O seu maior inimigo era um despertador no formato de um galo que ganhou no bingo da Paróquia.Quando aquele galo escandaloso cantava desesperadamente, às 6h da manhã, era uma luta para abrir uma fresta do olho. Tibúrcio fritava nas cobertas como uma coxinha de frango, torrado de raiva e querendo mesmo dar o calote no serviço.

 

—Sai fora, safado!

 

    Nem adiantava lhe explicar que o país estava passando por uma crise de desemprego e ter uma fonte de renda era privilégio de poucos.Tibúrcio chegava no bendito escritório com a cara amassada, rastejando-se pelos cantos e parecia uma lagartixa anêmica.

 

—Hoje eu tô arreado. Não quero nem papo!

 

    Já com o copo cheio de café e um sanduíche de mortadela no bolso da calça,fazia piadinhas com a mãe do chefe e ria alto do sapato da secretária. Assim ele era: desaforado e sem noção do perigo.

 

—Quanta cafonice! Vocês já repararam no terno do Betinho? É uma sardinha frita.

 

        Parecia que estava pedindo para ser mandado embora. Aliás, implorando por um bota-fora.Depois, fazia a barba no banheiro do escritório, cortava as unhas na pia da cozinha e puxava uma soneca na poltrona do chefe.

 

— Isso que é vida!

 

    Adorava uma fofoquinha apimentada e ainda levava um rádio tamanho família na mochila, cantarolando alto um rock progressivo. Tibúrcio tinha muita sorte e nem sabia!O poderoso chefão conhecia as dificuldades financeiras daquele pobre rapaz e ele muitas vezes fez vista grossa para os seus desaforos, acreditando em sua capacidade interior.

 

—Pobre Tibúrcio, ele merece o nosso apoio.No fundo, é um bom rapaz.
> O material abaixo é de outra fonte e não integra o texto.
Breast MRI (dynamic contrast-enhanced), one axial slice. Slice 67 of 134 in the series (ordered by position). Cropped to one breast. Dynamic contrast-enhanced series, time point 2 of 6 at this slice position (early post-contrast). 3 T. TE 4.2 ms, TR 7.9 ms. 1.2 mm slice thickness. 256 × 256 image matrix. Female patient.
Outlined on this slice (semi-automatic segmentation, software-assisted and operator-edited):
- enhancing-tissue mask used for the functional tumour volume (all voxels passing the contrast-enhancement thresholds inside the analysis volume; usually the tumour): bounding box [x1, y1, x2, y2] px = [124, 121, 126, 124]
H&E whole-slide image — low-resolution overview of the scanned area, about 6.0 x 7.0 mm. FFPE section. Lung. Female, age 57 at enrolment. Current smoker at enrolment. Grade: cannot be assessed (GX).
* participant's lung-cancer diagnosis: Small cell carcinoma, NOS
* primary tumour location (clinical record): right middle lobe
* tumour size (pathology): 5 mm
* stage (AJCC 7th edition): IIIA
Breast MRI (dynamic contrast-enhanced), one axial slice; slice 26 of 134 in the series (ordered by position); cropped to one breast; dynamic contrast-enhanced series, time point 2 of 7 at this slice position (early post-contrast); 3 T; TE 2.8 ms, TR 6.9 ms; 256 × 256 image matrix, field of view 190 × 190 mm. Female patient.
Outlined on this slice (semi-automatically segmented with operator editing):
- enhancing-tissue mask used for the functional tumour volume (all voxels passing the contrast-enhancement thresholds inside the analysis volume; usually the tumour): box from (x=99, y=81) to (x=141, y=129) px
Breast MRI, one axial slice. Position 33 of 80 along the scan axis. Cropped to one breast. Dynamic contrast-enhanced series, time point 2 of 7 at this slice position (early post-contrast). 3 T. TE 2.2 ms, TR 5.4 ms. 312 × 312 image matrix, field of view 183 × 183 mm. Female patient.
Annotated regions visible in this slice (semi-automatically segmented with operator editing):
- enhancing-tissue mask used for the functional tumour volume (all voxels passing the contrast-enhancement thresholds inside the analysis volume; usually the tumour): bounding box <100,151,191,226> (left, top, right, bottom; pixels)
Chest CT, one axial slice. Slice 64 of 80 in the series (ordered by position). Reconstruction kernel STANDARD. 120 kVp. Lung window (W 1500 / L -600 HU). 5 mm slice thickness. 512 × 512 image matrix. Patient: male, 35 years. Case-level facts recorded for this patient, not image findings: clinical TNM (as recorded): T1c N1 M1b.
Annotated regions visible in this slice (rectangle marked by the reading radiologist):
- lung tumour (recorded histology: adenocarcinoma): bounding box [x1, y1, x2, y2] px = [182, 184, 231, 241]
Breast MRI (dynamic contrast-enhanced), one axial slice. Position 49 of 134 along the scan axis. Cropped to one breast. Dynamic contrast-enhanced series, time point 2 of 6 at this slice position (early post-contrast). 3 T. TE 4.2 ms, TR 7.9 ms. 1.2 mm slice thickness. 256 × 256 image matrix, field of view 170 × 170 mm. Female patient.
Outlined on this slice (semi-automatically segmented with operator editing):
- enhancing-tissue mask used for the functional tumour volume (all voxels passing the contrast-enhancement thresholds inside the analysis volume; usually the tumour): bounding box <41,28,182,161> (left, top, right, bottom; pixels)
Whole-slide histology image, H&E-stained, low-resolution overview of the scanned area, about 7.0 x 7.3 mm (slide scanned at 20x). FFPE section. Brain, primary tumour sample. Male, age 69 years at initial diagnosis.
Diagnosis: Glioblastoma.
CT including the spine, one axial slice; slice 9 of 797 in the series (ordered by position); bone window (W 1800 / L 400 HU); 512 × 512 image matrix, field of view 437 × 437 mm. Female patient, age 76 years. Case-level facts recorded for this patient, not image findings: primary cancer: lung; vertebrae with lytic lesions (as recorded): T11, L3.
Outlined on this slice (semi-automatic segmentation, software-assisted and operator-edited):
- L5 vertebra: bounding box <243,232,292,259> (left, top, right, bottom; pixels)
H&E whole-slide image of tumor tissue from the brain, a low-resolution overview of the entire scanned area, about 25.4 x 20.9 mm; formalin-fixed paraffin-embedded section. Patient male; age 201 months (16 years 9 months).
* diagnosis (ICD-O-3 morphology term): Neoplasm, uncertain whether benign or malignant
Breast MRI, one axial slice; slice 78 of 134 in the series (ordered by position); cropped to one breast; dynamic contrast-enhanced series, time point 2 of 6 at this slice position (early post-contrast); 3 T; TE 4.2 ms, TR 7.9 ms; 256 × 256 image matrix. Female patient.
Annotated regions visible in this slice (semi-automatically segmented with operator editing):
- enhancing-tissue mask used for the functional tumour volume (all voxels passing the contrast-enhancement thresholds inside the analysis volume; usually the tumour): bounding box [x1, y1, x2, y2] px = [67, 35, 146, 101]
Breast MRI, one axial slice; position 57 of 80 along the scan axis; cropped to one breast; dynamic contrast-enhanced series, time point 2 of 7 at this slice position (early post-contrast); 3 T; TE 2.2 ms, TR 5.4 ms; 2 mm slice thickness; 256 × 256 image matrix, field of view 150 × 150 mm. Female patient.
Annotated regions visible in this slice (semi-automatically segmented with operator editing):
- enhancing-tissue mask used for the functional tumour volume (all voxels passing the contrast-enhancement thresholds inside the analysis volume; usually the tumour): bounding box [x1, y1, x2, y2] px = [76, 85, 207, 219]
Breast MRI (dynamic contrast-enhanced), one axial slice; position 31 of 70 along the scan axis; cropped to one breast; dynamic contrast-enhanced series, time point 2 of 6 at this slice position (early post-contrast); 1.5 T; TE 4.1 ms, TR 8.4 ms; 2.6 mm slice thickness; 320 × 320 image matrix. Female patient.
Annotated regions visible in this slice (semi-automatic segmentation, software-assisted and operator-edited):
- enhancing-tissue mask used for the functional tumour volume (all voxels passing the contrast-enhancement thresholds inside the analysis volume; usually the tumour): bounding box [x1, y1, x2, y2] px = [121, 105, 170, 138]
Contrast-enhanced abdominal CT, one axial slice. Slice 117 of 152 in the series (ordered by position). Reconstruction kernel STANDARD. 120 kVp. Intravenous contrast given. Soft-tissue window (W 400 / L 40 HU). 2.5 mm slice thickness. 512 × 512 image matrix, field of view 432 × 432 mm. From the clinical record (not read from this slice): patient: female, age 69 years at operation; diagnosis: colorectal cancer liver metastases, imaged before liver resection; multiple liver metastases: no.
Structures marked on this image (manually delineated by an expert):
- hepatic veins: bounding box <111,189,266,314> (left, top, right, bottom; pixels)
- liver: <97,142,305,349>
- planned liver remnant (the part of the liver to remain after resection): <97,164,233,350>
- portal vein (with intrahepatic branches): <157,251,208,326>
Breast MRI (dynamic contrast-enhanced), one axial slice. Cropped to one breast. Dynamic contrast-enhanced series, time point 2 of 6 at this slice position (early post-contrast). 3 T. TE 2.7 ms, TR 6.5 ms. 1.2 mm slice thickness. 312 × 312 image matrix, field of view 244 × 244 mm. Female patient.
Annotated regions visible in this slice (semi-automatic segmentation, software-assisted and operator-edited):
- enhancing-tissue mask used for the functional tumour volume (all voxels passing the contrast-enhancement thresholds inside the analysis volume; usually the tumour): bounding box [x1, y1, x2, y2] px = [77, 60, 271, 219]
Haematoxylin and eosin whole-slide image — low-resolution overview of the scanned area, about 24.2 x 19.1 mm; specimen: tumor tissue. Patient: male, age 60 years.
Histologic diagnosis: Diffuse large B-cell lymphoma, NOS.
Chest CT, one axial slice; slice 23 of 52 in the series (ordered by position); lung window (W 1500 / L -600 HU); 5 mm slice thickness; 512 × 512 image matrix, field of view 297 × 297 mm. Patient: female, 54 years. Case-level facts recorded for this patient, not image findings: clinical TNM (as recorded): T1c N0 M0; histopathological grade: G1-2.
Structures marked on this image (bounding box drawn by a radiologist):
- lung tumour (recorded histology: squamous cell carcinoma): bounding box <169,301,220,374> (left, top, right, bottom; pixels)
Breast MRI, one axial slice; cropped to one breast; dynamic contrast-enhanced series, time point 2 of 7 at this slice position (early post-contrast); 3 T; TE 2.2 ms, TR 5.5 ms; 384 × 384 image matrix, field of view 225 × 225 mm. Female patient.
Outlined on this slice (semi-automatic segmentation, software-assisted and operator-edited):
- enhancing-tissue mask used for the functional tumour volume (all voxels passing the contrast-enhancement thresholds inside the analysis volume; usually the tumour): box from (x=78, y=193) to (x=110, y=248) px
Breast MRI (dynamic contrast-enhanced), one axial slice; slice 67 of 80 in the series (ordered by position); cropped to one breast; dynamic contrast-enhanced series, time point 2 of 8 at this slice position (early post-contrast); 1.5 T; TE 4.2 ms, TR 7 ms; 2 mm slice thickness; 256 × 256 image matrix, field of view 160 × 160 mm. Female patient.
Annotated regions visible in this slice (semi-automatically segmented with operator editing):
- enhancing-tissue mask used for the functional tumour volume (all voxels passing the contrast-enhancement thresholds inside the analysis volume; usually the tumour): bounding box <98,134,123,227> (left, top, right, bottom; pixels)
Um pouco intrometido e deselegante, mas tem boas intenções.

 

        Numa certa manhã ensolarada o relógio despertou no mesmo horário e Tibúrcio se rachou ao meio com os olhos trincados de terror.

 

—Eu não mereço isso.Que porre!

 

        Ele começou a delirar e não conseguia se mexer.Era como se estivesse num filme sinistro,onde se trocava rapidamente para cumprir mais uma jornada de escravidão.Então, vestiu o primeiro trapo velho que encontrou na gaveta, numa preguiça de dar dó!

 

—Que “segundona” macabra! — rosnou.

 

    Quando conseguiu abrir a porta do escritório com aquela cara azeda, outro funcionário estava no seu lugar, dançando axé na maior alegria do mundo. Tibúrcio quase enfartou. Ele tentou argumentar e pedir satisfações, só que faltava tanto no serviço que ninguém lhe conhecia mais.

— Quem é este bololó?– perguntavam indignados: — Por favor, identifique-se! Quem é ? 

 

—É  Tibúrcio . Sei lá quem.

 

    Foi tratado como um estranho e o seu castelo encantado simplesmente desmoronou. Percebeu que não fazia nenhuma falta ali. O chefe ria à toa e sem a presença negativa de Tibúrcio, a firma cresceu como um bolo de fubá!

 

—Coitadinho de mim! – chorava no rodapé da porta — Virei um Zé Ruela. Sou eu, o funcionário Tibúrcio. O amigo de todos... Nem me conhecem mais! Será que morri e nem me avisaram?

 

    Ignoraram sua presença e meteram a porta na sua cara de pau.Que desespero!Foi quando, num grito assustador, caiu da cama suando frio.Tudo não passou de um pesadelo e Tibúrcio gargalhou de felicidade.

 

—Não creio! Nossa, meu Deus do Céu, esse foi como um tiro de raspão. Que susto!

 

        Ele ainda tinha um emprego e então se sentia o homem mais importante deste mundo.Levantou-se rápido como uma flecha e colocou o seu melhor terno. Deu um fino trato no cabelo, engraxou os sapatos e saiu pra labuta, cantarolando músicas do Zeca Pagodinho.

 

Para a secretária Soninha, levava um vasinho de flores e para o chefe querido, uma caixa de bombons levemente amanteigados.

 

—Conte comigo, chefe.

 

—Maravilha! Você está irreconhecível.

 

    Alguns diziam que Tibúrcio estava enfeitiçado e usava um crachá com sua foto tamanho família pendurada no pescoço.Ele descobriu o seu valor através do suor do próprio trabalho e fazia tudo com dedicação e entusiasmo. Sentia prazer em ser útil e se tornava cada vez mais prestativo.

 

—Estou aqui.

 

    No final do ano,Tibúrcio foi eleito o “Funcionário de Milhões”, sendo contemplado com um Fusca marrom,ano 65.

 

—Está bom, mas logo ficará ótimo. Quem sabe comprarei um carro melhor?

 

    Tibúrcio foi promovido a coordenador geral e após algum tempo montou a própria empresa. Para ele, o maior prêmio era a sensação vitoriosa de oferecer aos outros o melhor de si, com dinamismo, competência e alegria de viver.